== TEXT EXCERPT

Sockpuppetting: Jailbreaking LLMs Without Optimization Through Output Prefix Injection
This is an incremental improvement for security researchers and developers, as it provides a low-cost attack method accessible to unsophisticated adversaries, highlighting vulnerabilities in open-weight models.
The paper tackled the problem of jailbreaking open-weight large language models (LLMs) by introducing 'sockpuppetting', a simple method that injects an acceptance sequence at the start of the model's output, achieving up to 80% higher attack success rate than GCG on Qwen3-8B and 64% higher on Llama-3.1-8B with a hybrid approach.

====
== INFORMATION

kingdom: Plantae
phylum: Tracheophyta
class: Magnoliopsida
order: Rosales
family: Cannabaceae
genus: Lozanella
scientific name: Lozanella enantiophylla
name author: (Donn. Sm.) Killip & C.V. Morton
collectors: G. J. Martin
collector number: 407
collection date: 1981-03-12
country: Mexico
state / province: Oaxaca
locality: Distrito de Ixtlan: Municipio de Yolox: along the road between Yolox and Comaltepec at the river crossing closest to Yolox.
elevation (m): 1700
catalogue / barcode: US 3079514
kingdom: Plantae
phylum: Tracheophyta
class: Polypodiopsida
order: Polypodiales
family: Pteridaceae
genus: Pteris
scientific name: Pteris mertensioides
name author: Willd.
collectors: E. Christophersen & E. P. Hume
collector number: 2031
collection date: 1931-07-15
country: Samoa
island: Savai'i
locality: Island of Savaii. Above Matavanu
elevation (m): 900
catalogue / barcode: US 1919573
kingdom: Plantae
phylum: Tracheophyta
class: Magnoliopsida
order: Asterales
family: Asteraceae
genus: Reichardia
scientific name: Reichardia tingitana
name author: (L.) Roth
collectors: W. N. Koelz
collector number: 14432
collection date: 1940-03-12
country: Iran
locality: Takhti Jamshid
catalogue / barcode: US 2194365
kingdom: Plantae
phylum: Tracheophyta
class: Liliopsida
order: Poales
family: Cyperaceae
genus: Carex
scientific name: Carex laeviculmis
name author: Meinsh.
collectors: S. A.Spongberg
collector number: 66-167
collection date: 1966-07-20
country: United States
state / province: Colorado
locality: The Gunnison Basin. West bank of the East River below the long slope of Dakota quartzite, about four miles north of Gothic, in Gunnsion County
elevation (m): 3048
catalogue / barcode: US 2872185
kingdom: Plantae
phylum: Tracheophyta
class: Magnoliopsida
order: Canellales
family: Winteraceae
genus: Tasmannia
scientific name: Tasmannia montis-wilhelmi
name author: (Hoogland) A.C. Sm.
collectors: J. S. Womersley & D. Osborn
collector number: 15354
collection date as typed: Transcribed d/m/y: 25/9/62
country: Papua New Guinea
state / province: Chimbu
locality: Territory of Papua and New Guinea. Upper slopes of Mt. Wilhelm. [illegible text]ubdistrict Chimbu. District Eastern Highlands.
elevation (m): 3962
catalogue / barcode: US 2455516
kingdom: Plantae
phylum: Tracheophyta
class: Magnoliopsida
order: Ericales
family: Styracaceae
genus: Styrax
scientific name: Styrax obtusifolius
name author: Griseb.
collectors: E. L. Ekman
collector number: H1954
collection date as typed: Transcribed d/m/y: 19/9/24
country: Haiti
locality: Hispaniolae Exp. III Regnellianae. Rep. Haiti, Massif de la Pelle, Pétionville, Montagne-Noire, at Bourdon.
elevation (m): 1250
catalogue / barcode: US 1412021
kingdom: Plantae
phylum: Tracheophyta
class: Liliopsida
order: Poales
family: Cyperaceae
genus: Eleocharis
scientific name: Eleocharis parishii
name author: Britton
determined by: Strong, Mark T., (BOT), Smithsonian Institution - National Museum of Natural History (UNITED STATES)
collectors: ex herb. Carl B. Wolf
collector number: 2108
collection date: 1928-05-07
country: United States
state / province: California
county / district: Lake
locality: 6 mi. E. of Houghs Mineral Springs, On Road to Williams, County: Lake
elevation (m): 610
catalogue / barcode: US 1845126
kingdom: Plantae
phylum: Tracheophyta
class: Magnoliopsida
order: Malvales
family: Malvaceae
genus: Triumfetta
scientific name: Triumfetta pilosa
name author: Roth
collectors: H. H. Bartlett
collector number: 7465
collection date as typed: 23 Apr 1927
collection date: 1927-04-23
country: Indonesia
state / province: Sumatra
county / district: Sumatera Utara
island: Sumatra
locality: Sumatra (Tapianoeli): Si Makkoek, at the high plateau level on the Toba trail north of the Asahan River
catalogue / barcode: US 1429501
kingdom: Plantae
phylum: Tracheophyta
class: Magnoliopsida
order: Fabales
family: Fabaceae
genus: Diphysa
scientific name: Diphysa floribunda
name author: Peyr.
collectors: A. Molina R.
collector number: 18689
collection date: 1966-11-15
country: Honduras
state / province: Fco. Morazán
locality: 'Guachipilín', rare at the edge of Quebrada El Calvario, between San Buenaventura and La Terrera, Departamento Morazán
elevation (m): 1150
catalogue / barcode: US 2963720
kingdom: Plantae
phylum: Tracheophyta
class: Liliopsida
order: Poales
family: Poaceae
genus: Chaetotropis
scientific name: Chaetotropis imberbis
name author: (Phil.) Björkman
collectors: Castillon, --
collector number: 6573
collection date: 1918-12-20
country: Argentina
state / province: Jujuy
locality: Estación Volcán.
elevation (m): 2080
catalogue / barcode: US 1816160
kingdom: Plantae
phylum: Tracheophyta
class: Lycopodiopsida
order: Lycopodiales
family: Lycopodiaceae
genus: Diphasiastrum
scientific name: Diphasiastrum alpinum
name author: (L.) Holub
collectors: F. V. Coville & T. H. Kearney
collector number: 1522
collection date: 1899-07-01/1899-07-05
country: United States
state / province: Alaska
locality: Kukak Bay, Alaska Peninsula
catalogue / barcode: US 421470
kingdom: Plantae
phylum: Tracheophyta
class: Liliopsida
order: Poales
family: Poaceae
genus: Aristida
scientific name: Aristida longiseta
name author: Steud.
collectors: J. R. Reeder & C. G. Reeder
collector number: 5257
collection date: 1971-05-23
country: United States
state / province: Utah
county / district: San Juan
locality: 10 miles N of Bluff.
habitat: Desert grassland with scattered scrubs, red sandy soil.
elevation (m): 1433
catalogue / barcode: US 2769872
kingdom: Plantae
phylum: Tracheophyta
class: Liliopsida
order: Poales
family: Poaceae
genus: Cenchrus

====

- TASK ITEM A -
Reproduce the passage of the sockpuppetting paper summary from "The paper tackled" to "a hybrid approach.".
- TASK ITEM B -
Name every attack method and every specific model that the sockpuppetting paper summary refers to by name.
- TASK ITEM C -
Continue the sockpuppetting paper summary after its final sentence.

- ANSWER A -
The paper tackled the problem of jailbreaking open-weight large language models (LLMs) by introducing 'sockpuppetting', a simple method that injects an acceptance sequence at the start of the model's output, achieving up to 80% higher attack success rate than GCG on Qwen3-8B and 64% higher on Llama-3.1-8B with a hybrid approach.

- ANSWER B -
Sockpuppetting, GCG, Qwen3-8B, Llama-3.1-8B

- ANSWER C -
As open-weight large language models (LLMs) increase in capabilities, safeguarding them against malicious prompts and understanding possible attack vectors becomes ever more important. While automated jailbreaking methods like GCG [Zou et al., 2023] remain effective, they often require substantial computational resources and specific expertise. We introduce "sockpuppetting'', a simple method for jailbreaking open-weight LLMs by inserting an acceptance sequence (e.g., "Sure, here is how to...'') at the start of a model's output and allowing it to complete the response. Requiring only a single line of code and no optimization, sockpuppetting achieves up to 80% higher attack success rate (ASR) than GCG on Qwen3-8B in per-prompt comparisons. We also explore a hybrid approach that optimizes the adversarial suffix within the assistant message block rather than the user prompt, increasing ASR by 64% over GCG on Llama-3.1-8B in a prompt-agnostic setting. The results establish sockpuppetting as an effective low-cost attack accessible to unsophisticated adversaries, highlighting the need for defences against output-prefix injection in open-weight models.